SE VOCÊ TIVER SORTE PODE SER QUE, às vezes, quando fechar os olhos, veja uma poça suspensa na escuridão, sem forma e de lindas águas pálidas; aí, se apertar mais os olhos, a poça começa a tomar forma e as cores ficam tão vivas que, se você apertar mais um pouco, vão pegar fogo. Mas, logo antes disso, você vê a lagoa. É o mais perto que dá para chegar dela quando se está fora da ilha, e só dura um maravilhoso segundo. Se pudessem ser dois segundos, você talvez visse a espuma das ondas e ouvisse o canto das sereias.
As crianças muitas vezes passavam longos dias de verão nessa lagoa, nadando ou boiando durante a maior parte do tempo, brincando das brincadeiras das sereias na água e assim por diante. Isso não quer dizer que as sereias fossem amigas delas; ao contrário, uma das maiores decepções de Wendy foi nunca ter ouvido sequer uma gentileza delas durante todo o tempo que passou na ilha. Quando Wendy ia devagarzinho até a beira da lagoa, às vezes via sereias aos montes, principalmente na Pedra do Abandono, onde elas adoravam tomar sol penteando os cabelos de um jeito preguiçoso que a irritava bastante. Wendy às vezes nadava pé ante pé, por assim dizer, até ficar a cerca de um metro delas, mas aí as sereias a viam e mergulhavam, jogando água nela com suas caudas, não sem querer, mas de propósito.
As sereias tratavam todos os meninos do mesmo jeito, exceto, é claro, Peter, que conversava horas com elas na Pedra do Abandono e sentava em suas caudas quando elas lhe faltavam com o respeito. Ele deu um pente das sereias para Wendy.
O momento mais impressionante para ver as sereias é na mudança da lua, quando elas emitem um som estranho e melancólico; mas a lagoa é perigosa para os mortais nessa hora e, até essa noite sobre a qual eu falarei agora, Wendy jamais havia visto o local à luz do luar. Não tanto por medo, pois é claro que Peter a teria acompanhado se ela quisesse, e mais porque ela exigia que todos estivessem na cama às sete horas. Mas Wendy muitas vezes ia à lagoa nos dias de sol após a chuva, quando um número extraordinário de sereias vinha à tona brincar com as bolhas. Elas brincam com as bolhas coloridas que surgem na água de arco-íris como se elas fossem bolas, atirando-as alegremente umas para as outras com as caudas, e tentando mantê-las debaixo do arco-íris até estourarem. Os gols ficam nas duas pontas do arco-íris, e as goleiras só podem usar as mãos. Às vezes, centenas de sereias vêm brincar na lagoa ao mesmo tempo, e é uma cena muito bonita.

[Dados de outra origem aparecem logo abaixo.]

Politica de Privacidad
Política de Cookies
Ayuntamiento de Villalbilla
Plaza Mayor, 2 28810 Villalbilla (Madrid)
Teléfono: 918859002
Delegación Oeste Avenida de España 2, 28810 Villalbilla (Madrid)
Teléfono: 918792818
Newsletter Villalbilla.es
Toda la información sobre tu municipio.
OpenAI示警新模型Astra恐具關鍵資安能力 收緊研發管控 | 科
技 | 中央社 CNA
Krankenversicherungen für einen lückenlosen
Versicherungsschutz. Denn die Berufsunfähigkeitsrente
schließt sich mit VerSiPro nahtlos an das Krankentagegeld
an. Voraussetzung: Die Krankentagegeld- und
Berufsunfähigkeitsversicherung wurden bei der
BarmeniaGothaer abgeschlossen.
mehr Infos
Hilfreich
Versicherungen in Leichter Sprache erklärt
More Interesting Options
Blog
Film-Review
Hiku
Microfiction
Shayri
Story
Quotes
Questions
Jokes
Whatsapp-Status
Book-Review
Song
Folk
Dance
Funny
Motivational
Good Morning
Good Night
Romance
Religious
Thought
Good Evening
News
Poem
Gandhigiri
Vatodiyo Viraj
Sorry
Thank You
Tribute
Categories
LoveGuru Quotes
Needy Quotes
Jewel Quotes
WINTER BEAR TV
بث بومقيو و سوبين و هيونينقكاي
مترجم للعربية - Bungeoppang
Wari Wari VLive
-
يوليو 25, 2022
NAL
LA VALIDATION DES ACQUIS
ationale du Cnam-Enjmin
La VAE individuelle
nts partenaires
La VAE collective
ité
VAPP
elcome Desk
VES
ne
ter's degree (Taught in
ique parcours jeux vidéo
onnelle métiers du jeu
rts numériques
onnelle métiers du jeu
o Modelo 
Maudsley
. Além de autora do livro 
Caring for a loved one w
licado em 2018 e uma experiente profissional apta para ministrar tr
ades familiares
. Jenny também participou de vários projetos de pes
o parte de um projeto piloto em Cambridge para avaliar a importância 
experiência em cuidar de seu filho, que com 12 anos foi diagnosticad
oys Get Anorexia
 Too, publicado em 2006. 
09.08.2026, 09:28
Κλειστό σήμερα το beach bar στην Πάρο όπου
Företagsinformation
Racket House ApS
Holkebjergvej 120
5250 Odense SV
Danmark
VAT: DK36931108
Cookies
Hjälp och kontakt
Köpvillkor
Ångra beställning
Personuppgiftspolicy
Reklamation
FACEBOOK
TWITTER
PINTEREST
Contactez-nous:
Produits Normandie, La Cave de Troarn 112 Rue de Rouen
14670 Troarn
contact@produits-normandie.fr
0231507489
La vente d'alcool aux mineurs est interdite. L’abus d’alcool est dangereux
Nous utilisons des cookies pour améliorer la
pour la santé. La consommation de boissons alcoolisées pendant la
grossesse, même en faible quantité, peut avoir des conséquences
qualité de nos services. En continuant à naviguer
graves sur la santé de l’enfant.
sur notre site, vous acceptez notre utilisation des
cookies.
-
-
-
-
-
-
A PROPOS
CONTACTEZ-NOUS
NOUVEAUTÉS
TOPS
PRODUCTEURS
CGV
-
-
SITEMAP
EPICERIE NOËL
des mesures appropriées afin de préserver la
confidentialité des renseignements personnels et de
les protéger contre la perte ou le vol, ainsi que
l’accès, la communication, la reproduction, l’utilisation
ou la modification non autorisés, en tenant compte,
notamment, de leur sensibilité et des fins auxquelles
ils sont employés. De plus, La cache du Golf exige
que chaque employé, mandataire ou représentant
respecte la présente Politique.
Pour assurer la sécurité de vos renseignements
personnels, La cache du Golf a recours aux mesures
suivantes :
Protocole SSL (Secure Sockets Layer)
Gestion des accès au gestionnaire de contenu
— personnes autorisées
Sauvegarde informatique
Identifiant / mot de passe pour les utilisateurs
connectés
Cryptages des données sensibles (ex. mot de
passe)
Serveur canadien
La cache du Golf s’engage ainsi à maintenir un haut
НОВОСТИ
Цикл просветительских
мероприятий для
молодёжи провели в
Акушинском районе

Mas, no segundo em que as crianças tentavam entrar na brincadeira, tinham que jogar sozinhas, pois as sereias desapareciam. No entanto, nós temos a prova de que elas observavam escondidas os intrusos e não desprezavam as ideias deles, pois João introduziu uma nova maneira de bater na bolha, com a cabeça em vez de com a mão, e as goleiras sereias adotaram a prática. Foi a única marca que João deixou na Terra do Nunca.
Também devia ser muito bonito ver as crianças descansando numa pedra por meia hora após o almoço. Wendy insistia que fizessem isso, e o descanso tinha que ser de verdade mesmo que o almoço fosse de faz de conta. Assim, eles ficavam deitados com os corpos brilhando à luz do sol, enquanto ela ficava sentada ao lado deles com um ar importante.
Num dia como esse, os meninos estavam todos deitados na Pedra do Abandono. A pedra não era muito maior do que a enorme cama que havia na casa debaixo da terra, mas é claro que todos eles sabiam como ocupar pouco espaço. Estavam todos dormindo, ou pelo menos deitados de olhos fechados, se beliscando quando achavam que Wendy não estava prestando atenção. Ela estava muito ocupada costurando.
Enquanto Wendy costurava, algo mudou na lagoa. A superfície se arrepiou, o sol se escondeu e sombras se espalharam devagar pela água, esfriando-a. Wendy não conseguia mais enxergar o buraco da agulha e, quando ergueu os olhos, viu que a lagoa, que sempre havia sido um lugar tão alegre, estava com um aspecto assustador e hostil.